The Pesticides and herbicides that are sprayed onto the mono-crops are bio-cides which are contributing, on a massive scale, to the death of all remaining microbiology that is living in the soil. What is worse, or makes the whole system that much more dire is that these bio-cides don't remain on the land where they are sprayed but follow along our waterways and flow into our watersheds carrying with them their ability to kill biology indiscriminately.

Growing up I never heard of anyone who was Celiac or Gluten intolerant; I met one person when I was 16 who had Diabetes and we never had one student in my entire 12 years at school who had a peanut allergy. What has changed? Our Food!...our agricultural practices lie at the root of most of these health problems.

What is the connection between the soil food web and us? What happens to our gut flora when our food is no longer being grown with the benefit of the soil food web? Take away the diversity, take away the soil microbiology and what is happening to our food? to us?

You got it, we are all connected on this planet; every living thing on this earth right down to the most microscopic entity has a connection to us. When you grow food in a system bereft of this microbiology, you produce food that we can no longer digest healthfully.

The soil food web is a symbiotic relationship between the microbes in the soil and the roots of the plants. When a plant has the benefit of this healthy, nutrient rich environment it then contains all of the elements that our bodies require to digest and process this food.
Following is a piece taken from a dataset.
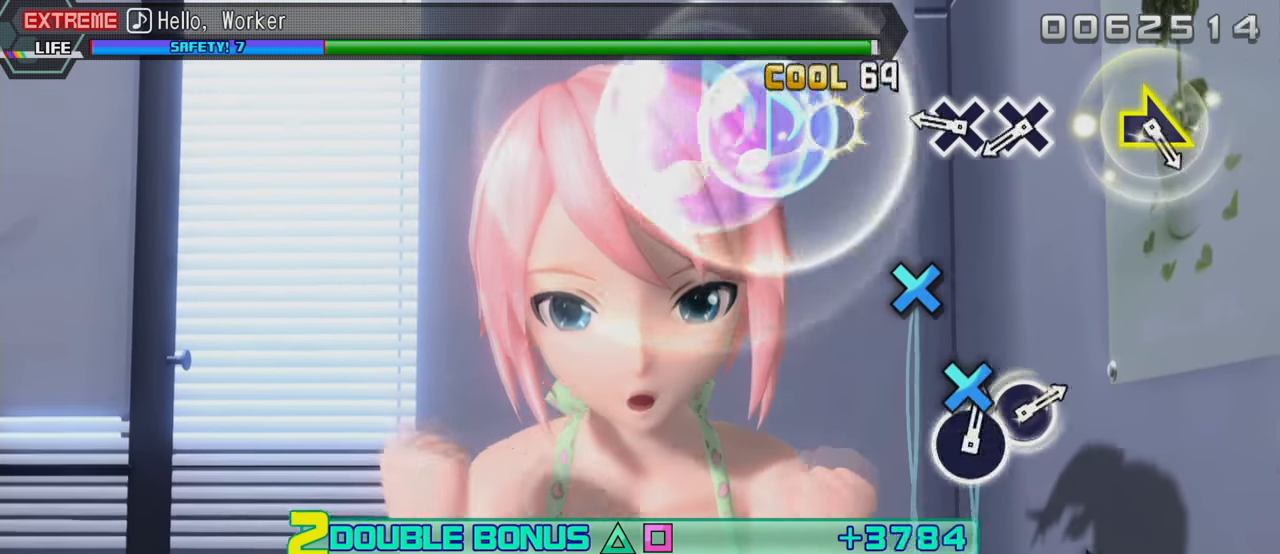
{"buttons": ["CROSS", "R2"], "left_stick": "center", "right_stick": "center", "events": [[50, "CROSS", "up"], [267, "CROSS", "down"], [350, "CROSS", "up"], [433, "CROSS", "down"]]}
In our modern agricultural system there is little to no microbial activity. These are the fields where our grain is grown; our wheat, corn, soy. Mile upon mile of mono-crops growing in this vacuous land. Is it any wonder that we, along with the cows, sheep, chickens are losing the ability to digest our food properly and that the quality of this food has dropped by 75%?

Genetically modified crops utilize massive amounts of chemical fertilizers, herbicides and pesticides effectively killing off all healthy microbial activity in the soil. With Mono-crops you get miles and miles of one crop (hence the name mono-crop) eliminating the diversity in our systems. Life does not do well in a vacuum!

In Permaculture, our focus is building and regenerating our soil. When we look at a forest, we see that no one needs to rake a forest floor; rototilling is never necessary in a forest to prepare the land for the new seedlings; water, no one waters the forest, it is a self regenerating system; our food systems can be designed to mimic these forests by using the same methodology utilized by nature.



Compost can heal the Earth

It is imperative that we as a civilization act now and begin healing our land and rebuilding our soil. We have already lost billions of tons of topsoil worldwide but through permaculture practices and principals laid out by Bill Mollison and David Holmgren and mimicking nature, we have the means to rebuild soil. Every great Civilization throughout history has fallen before us due to soil collapse. We need not repeat history again.